After the procedure, I was brought back down to my room. The nurses had Jesse dressed and swaddled. My husband was holding him. I was transferred into my bed. I went to sleep for a while. When I awoke my dinner was being served by the same young man who I had seen sweeping the floor earlier. The meal was small, five cherries, some olives, feta cheese, cucumber slices, two slices of tomato and a chunk on bread. It was however, filling. The next day was spent nursing and sleeping. The nurses would not let me change a diaper. They came in often to check on me and hand me Jesse to bond with, if my husband was not holding him.
The morning I was to leave the hospital my doctor came into check on me. He sat on the couch and hung out for almost an hour. He invited us to his weekend beach house. While he was with us, the pediatrician came into the room. He sat on the coach also, we were all talking, and before they left, we had scheduled a weekend retreat at both doctors’ weekend homes.

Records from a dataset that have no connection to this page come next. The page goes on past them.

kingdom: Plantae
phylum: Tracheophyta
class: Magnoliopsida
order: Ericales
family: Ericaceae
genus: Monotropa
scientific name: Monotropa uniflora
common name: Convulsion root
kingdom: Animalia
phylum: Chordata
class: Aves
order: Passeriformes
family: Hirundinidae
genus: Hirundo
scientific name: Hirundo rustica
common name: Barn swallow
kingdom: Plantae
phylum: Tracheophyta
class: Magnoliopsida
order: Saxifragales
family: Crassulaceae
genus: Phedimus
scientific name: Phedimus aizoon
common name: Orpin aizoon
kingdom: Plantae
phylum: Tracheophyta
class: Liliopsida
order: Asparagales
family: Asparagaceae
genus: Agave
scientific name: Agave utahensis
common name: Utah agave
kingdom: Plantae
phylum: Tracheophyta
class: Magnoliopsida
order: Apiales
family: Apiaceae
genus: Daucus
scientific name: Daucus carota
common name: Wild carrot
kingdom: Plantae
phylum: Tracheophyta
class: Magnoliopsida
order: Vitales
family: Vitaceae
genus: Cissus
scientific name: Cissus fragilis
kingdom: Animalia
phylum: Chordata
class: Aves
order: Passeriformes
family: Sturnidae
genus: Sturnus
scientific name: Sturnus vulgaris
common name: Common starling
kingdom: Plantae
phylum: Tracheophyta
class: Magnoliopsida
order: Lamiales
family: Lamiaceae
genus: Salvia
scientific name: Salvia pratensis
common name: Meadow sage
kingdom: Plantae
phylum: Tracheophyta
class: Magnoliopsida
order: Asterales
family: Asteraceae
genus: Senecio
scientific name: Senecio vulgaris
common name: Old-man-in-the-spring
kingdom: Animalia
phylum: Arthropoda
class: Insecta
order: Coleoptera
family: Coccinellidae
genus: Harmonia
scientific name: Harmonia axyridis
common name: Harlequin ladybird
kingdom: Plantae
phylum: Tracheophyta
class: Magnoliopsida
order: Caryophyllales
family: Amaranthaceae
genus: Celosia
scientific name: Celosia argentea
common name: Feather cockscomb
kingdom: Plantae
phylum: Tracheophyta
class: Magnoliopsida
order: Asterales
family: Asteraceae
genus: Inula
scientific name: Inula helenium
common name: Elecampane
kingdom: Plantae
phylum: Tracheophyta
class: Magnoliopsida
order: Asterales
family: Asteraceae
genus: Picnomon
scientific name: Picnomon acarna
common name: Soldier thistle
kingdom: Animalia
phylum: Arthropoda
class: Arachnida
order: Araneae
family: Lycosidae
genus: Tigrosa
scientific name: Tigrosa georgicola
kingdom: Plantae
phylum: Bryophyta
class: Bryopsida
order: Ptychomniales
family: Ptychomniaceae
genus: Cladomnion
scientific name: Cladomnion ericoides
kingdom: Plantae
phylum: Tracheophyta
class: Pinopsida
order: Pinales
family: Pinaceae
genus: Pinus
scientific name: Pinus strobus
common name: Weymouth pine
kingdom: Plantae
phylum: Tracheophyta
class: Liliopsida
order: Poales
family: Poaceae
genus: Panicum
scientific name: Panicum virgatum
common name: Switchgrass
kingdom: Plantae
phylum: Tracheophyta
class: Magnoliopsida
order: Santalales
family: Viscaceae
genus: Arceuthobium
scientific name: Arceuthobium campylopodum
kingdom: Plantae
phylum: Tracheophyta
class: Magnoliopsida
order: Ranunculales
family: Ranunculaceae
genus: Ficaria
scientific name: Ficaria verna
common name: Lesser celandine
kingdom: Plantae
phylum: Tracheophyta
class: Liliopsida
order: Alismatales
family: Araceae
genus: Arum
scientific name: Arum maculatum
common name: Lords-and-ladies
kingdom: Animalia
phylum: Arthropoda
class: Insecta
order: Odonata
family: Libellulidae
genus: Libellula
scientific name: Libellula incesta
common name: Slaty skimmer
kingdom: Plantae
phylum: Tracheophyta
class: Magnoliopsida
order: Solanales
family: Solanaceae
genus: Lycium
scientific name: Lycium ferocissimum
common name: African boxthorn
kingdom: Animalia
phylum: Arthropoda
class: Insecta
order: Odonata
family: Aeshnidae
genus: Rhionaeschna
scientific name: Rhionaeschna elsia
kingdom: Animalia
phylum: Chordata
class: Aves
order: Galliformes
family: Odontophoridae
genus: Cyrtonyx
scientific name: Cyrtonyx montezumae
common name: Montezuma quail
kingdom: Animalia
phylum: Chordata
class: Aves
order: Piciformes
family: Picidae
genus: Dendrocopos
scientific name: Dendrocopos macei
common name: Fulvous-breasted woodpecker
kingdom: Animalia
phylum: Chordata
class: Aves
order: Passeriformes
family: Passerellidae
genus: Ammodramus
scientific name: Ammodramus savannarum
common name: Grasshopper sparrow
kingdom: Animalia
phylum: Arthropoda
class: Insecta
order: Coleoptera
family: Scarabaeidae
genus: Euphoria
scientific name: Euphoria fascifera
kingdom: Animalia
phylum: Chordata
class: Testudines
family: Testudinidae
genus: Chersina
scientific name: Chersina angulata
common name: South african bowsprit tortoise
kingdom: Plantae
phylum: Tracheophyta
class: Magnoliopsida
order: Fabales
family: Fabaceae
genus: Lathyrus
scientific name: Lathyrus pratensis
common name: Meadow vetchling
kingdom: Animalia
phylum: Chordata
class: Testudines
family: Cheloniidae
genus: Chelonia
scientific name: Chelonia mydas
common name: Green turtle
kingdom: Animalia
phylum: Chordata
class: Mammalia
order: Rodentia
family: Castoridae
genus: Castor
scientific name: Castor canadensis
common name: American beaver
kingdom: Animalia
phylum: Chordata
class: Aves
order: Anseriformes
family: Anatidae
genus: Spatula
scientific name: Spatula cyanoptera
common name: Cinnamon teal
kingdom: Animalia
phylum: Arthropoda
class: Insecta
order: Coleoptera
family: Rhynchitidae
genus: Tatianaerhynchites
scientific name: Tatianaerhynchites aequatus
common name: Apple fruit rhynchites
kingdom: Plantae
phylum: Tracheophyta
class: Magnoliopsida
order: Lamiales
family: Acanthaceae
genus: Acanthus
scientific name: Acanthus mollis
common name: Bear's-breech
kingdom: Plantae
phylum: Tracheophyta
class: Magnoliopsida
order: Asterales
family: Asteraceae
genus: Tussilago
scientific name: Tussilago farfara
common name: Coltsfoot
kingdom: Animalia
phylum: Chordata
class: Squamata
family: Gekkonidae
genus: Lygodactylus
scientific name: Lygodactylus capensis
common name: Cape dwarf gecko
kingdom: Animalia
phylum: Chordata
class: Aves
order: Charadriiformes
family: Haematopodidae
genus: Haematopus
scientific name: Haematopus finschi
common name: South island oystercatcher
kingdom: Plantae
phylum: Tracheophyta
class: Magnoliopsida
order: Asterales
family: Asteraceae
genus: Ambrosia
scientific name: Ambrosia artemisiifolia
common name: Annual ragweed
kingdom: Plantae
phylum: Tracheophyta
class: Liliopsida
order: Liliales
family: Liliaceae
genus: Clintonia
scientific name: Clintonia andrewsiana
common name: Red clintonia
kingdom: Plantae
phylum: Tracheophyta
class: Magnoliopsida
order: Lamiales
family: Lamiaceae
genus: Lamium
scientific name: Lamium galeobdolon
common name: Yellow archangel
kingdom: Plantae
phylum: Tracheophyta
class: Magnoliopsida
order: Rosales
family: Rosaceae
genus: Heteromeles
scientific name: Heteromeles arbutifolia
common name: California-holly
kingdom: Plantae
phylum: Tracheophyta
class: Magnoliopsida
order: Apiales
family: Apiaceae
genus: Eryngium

Jesse and I were cleared to go home. Five minutes later a wheelchair was brought in to bring us to an awaiting taxi. When we arrived home Gul Teza, walked up to the apartment with us, made us some tea, and took care of me for the first week. My neighbors within our building brought food and left fruit and vegetables outside our door.
Although the hospital environment was dated, the care I received was superior to my previous birthing experiences. The doctors I had were educated in the US as many doctors in Turkey are. The experience of giving birth in Turkey was an amazing experience. This assignment was great because I could discrible by my own expereince a birthing expereince in another country.